Dermatologic side effects have included rash and pruritus (3% or less); dermatitis, urticaria, and sweating (2% or less); alopecia (1% or less); angioedema, petechial rash, and photosensitivity reaction (less than 1%); and exfoliative dermatitis (less than 0.5%). Rare cases of erythromelalgia, pemphigus foliaceus, and pemphigoid nodularis have been reported. Exfoliative or bullous skin reactions (including erythema multiforme, Stevens-Johnson syndrome, and toxic epidermal necrolysis) have been reported during postmarketing experience.
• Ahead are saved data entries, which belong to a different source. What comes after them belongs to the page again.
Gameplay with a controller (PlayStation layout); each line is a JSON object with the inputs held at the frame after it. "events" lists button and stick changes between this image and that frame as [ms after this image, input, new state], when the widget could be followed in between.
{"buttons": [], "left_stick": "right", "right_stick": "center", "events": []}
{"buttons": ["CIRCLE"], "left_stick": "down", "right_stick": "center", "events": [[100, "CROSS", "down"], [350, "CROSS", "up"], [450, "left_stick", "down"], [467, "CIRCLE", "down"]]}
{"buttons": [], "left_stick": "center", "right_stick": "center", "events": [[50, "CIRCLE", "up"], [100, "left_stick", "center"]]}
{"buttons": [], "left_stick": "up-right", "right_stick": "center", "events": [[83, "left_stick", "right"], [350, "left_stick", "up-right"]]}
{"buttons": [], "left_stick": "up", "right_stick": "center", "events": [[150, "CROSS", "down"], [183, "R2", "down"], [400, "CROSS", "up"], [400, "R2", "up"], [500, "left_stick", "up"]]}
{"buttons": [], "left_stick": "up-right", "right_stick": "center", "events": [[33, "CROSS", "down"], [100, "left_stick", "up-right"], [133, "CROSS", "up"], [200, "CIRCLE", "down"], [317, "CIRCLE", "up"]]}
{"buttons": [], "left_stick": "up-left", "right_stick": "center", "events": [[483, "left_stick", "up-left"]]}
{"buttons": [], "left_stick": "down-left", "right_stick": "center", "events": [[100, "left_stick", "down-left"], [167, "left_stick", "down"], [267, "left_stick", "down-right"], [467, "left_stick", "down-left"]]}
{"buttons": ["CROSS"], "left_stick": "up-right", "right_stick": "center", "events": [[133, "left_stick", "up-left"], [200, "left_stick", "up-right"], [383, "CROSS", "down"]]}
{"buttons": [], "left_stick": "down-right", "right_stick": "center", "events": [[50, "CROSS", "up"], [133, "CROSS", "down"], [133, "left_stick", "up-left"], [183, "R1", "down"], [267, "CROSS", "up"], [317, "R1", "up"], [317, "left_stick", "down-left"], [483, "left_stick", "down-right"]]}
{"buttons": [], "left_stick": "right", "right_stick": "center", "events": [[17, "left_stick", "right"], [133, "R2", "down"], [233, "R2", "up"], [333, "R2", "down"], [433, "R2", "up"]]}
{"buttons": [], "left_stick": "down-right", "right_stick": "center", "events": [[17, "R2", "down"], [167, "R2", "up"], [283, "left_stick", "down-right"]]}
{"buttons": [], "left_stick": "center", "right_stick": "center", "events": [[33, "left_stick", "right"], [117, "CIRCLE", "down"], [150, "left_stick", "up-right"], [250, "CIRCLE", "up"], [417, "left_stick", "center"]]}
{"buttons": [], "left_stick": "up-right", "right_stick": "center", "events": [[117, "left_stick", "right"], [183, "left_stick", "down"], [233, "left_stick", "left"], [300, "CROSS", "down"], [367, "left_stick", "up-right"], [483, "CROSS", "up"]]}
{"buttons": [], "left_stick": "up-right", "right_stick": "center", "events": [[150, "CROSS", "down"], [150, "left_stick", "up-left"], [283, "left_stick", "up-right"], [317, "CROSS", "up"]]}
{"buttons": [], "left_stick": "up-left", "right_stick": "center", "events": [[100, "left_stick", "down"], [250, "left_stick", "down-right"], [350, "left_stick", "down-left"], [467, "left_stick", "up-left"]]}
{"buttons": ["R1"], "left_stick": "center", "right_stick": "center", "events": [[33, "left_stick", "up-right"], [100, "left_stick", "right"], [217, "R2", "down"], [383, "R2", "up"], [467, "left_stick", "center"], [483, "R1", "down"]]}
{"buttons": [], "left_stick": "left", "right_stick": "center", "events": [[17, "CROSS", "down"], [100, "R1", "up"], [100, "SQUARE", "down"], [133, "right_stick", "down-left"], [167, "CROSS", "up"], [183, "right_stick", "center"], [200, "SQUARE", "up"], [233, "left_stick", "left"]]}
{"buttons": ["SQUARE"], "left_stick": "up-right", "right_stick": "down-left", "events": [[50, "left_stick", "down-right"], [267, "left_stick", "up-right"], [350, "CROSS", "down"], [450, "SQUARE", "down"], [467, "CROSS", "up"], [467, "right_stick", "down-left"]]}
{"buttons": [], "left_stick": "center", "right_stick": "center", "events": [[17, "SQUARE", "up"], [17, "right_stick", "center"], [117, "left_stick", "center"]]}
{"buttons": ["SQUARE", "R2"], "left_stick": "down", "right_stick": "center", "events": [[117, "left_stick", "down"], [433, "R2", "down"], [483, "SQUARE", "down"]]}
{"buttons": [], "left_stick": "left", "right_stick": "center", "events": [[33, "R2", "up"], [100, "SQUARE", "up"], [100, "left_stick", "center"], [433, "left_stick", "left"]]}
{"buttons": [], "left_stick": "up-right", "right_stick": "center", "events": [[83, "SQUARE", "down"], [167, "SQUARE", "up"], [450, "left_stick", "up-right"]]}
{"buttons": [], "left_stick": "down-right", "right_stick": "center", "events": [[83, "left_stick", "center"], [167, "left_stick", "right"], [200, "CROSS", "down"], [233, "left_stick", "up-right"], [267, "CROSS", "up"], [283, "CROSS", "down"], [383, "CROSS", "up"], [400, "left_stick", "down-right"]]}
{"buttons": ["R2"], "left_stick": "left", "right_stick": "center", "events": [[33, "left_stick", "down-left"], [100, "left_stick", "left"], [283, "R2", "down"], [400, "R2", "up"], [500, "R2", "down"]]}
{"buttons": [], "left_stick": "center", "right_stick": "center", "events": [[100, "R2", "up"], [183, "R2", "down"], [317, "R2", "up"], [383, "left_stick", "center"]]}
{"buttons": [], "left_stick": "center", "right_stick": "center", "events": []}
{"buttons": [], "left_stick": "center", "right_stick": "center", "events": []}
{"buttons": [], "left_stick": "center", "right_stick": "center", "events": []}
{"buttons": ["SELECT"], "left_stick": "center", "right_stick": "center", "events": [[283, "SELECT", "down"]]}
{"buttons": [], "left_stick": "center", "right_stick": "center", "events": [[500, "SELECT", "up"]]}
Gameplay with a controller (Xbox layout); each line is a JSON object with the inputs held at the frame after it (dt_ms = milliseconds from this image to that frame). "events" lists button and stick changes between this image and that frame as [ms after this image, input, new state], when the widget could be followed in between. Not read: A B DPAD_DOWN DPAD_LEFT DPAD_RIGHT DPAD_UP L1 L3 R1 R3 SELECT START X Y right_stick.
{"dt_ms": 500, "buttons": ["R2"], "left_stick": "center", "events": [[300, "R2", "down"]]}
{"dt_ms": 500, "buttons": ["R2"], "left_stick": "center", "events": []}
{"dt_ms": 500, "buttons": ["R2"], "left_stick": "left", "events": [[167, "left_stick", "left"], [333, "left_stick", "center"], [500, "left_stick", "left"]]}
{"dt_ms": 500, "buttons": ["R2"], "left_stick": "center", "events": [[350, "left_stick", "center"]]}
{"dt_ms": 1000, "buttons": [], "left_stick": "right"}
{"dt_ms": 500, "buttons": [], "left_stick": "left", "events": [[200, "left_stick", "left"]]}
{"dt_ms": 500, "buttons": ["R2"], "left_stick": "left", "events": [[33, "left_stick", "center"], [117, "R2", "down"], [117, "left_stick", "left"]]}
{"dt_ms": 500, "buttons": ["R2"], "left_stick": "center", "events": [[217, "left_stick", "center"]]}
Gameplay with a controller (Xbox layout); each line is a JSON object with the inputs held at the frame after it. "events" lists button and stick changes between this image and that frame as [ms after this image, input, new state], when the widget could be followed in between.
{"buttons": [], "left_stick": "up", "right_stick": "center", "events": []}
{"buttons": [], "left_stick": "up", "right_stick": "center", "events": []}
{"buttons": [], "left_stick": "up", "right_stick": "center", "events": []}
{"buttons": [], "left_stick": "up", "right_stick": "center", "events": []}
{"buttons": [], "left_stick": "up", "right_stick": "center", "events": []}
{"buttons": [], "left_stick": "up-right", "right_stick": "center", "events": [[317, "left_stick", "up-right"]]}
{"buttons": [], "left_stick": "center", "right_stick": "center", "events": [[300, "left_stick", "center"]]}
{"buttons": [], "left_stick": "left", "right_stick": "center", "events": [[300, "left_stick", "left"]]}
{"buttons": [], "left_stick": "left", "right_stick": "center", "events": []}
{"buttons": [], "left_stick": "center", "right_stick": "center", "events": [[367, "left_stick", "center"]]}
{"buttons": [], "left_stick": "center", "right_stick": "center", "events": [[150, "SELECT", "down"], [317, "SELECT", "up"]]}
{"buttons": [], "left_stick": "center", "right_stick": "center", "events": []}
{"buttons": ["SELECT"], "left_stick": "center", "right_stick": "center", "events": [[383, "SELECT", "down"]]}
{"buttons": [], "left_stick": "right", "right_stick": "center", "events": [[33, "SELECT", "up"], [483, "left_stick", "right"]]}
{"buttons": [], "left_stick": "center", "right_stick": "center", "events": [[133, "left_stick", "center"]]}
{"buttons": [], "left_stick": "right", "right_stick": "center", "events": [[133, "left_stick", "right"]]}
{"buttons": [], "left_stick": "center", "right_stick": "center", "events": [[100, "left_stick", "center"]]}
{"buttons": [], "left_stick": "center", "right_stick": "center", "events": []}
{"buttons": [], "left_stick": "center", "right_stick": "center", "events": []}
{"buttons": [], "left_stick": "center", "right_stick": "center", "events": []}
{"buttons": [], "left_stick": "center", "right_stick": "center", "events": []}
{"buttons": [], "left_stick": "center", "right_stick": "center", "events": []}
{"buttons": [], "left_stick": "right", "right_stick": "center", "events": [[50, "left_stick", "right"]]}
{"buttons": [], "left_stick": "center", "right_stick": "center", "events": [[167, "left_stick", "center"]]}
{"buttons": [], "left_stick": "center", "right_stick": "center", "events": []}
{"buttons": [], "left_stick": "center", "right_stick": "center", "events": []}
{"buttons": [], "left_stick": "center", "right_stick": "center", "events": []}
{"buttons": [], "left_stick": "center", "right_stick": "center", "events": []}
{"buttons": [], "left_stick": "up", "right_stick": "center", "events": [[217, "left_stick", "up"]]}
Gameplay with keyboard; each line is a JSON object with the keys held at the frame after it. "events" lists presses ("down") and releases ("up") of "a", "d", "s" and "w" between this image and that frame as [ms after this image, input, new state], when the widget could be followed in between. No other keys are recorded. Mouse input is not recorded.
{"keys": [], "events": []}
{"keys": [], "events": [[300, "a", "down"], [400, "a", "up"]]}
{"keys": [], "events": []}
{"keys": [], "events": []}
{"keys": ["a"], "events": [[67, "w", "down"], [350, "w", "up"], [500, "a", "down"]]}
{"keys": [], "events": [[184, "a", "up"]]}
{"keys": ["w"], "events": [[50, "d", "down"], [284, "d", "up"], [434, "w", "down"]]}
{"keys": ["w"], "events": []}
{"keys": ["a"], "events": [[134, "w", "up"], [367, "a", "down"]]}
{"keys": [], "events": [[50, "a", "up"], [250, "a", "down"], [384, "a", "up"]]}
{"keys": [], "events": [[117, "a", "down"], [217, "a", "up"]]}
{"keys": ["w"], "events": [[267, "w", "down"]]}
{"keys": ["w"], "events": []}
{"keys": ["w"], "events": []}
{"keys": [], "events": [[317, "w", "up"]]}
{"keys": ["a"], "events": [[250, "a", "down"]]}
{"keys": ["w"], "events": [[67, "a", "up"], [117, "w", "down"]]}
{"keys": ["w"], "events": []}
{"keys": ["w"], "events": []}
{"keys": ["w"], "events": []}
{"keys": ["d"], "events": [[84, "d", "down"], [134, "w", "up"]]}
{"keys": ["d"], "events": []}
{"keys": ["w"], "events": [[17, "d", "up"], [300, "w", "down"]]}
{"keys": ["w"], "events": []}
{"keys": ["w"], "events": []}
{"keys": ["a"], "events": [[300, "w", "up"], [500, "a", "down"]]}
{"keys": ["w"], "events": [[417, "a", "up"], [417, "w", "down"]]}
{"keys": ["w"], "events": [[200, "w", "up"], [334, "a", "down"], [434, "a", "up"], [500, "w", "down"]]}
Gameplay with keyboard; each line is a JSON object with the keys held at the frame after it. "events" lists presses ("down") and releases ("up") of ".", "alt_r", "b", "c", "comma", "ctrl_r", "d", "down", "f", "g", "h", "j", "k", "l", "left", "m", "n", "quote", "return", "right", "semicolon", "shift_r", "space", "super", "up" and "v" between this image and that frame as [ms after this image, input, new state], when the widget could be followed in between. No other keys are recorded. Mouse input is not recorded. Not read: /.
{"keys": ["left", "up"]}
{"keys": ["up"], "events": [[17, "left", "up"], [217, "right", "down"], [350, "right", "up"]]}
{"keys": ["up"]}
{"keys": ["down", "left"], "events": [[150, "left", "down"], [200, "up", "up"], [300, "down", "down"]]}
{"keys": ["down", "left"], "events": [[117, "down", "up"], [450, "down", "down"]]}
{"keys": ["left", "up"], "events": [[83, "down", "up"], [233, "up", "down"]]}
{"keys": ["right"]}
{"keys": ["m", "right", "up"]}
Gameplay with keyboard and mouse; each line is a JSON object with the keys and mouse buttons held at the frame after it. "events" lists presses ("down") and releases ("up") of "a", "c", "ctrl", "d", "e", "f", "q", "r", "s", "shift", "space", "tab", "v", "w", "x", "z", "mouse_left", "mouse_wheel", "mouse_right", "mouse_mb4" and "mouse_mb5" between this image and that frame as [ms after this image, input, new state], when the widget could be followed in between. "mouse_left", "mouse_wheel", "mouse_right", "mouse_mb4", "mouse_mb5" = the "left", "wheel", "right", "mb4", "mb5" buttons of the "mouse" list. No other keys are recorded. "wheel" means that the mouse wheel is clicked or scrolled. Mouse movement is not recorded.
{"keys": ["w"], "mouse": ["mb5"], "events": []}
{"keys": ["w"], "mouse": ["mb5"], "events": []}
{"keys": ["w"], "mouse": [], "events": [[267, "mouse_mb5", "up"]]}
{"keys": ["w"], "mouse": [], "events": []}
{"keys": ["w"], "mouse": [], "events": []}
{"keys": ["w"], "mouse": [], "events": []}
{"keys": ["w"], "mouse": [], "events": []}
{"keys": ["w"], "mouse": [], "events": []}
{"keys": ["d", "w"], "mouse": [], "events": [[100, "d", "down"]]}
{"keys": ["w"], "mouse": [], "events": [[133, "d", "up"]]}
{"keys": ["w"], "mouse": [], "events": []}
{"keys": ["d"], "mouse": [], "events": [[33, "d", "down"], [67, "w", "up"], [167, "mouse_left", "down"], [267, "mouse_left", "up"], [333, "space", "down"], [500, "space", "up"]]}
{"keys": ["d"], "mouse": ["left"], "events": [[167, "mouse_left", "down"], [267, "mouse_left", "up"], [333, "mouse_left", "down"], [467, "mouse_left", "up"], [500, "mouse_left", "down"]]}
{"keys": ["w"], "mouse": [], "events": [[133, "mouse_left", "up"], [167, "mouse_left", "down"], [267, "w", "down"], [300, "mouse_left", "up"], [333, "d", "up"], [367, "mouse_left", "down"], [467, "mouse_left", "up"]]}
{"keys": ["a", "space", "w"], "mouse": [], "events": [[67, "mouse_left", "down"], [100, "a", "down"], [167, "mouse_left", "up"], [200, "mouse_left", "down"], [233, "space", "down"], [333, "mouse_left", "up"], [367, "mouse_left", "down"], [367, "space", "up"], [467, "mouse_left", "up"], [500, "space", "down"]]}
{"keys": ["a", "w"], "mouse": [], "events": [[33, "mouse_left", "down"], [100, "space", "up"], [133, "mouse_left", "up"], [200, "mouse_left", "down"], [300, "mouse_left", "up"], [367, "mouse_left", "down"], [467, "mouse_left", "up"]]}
A single case of pemphigus foliaceus associated with nifedipine, resolving after discontinuation of the drug, and recurring upon rechallenge has been reported. Prior to this case, only drugs with an active sulfhydryl group, such as penicillamine and captopril, were implicated in the development of pemphigus foliaceus.

Psychiatric

Psychiatric side effects have included nervousness (2% or less to 7%); mood changes (7%); jitteriness (2% or less); anxiety, depression, and paroniria (1% or less); confusion (less than 1%); paranoid syndrome (less than 0.5%); and agitation and psychosis.

Other

Other side effects have included edema (10% to 30%); flushing/heat sensation (less than 3% to 25%); fatigue (4% to 5.9%); asthenia (less than 1% to 4%); chest pain, leg pain, and pain (3% or less); difficulties in balance, fever, and chills (2% or less); facial edema, hot flashes, malaise, periorbital edema, rigors, and tinnitus (1% or less); and cellulitis, abnormal laboratory test (unspecified), neck pain, and pelvic pain (less than 1%). A single report of falsely elevated laboratory urinary vanillylmandelic acid (VMA) values by spectrophotometry during nifedipine therapy has been reported.

Respiratory

At least one case of acute pulmonary edema during tocolytic therapy with oral nifedipine has been reported. The patient developed pulmonary edema 3 days after starting nifedipine (two doses of 20 mg sublingually 30 minutes apart followed by 40 mg orally every 6 hours). Symptoms included dyspnea, orthopnea, tachypnea, and tachycardia which resolved following discontinuation of nifedipine.

Respiratory side effects have included dyspnea, cough, nasal congestion, sore throat, and wheezing (less than 1% to 6%); epistaxis and rhinitis (3% or less); pulmonary edema (2%); chest congestion (2% or less); and upper respiratory tract infection, respiratory disorder, and sinusitis (1% or less).